Kenny vows to shield Ireland from Brexit fallout, seeks border talks

Prime Minister Enda Kenny said Monday that his government will "take steps to protect economic stability in Ireland" following Britain's vote to leave the EU, adding that the fallout from the vote should not affect Ireland's budget for 2017.

Kenny recalled the Irish parliament to discuss the implications of Brexit Monday amid fears that Ireland's economic recovery could be compromised.

He said "early bilateral discussions" between Dublin and London on Britain's EU exit, or Brexit, will focus on Northern Ireland, the border and the common travel area.

"We will continue to work urgently and intensively with the British government and the Northern Ireland Executive to see how, collectively, we can ensure that the gains of the last two decades are fully protected in whatever post-exit arrangements are negotiated," Kenny said.

There are particular concerns about the potential reintroduction of a hard border between the Republic and Northern Ireland, as controls have been removed gradually since the 1998 peace agreement.

"All three administrations share the common objective of wanting to preserve the common travel area and an open border on the island of Ireland," Kenny said.

Kenny also pointed out there is a two-year timeframe for Britain's withdrawal from the European Union and that there will be no early change to the free flow of people, goods and services.

Minister for Finance Michael Noonan said the initial shock of the Brexit vote had been contained and the National Treasury Management Agency is confident it can fully fund the country.

"The stock market took a bit of a hit, but in the normal rise and fall of stock markets," Noonan told the National Economic Dialogue meeting in Dublin Castle, organized by the government to outline Ireland's economic prospects and also attended by Kenny.

Ireland's exports continue to be strong and "people are going about their business," he said.

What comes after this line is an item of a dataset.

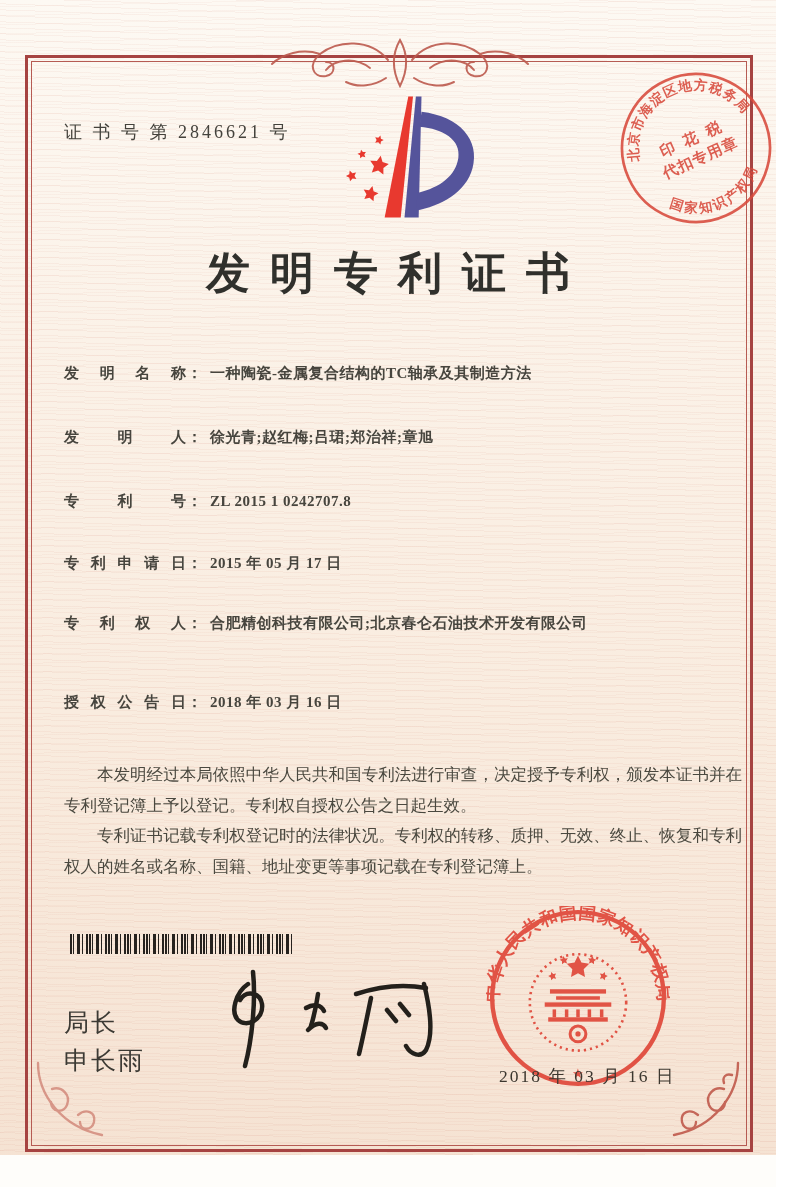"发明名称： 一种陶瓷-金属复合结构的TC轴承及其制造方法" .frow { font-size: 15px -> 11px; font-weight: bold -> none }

In terms of foreign direct investment, Noonan said Britain was now Ireland's "biggest rival" and "direct competitor."

Minister for Social Protection Leo Varadkar told national broadcaster RTE that he did not expect tax receipts in Ireland to plummet suddenly as a result of Brexit and said there were new opportunities for Ireland.

A North-South ministerial council meeting next Monday will discuss issues including retaining the common travel agreement, Varadkar announced.

Under this agreement, which dates from 1923, there is free movement of citizens between Ireland and Britain, with mutual full voting rights.

A majority in Northern Ireland voted to remain in the European Union and there are huge concerns north and south of the border about how Brexit could affect trade and the Northern Ireland peace process.

Under the terms of the Good Friday peace agreement, Northern Ireland's citizens are entitled to apply for both Irish and British passports.

Applications for Irish passports have surged since Thursday's referendum, according to local media reports.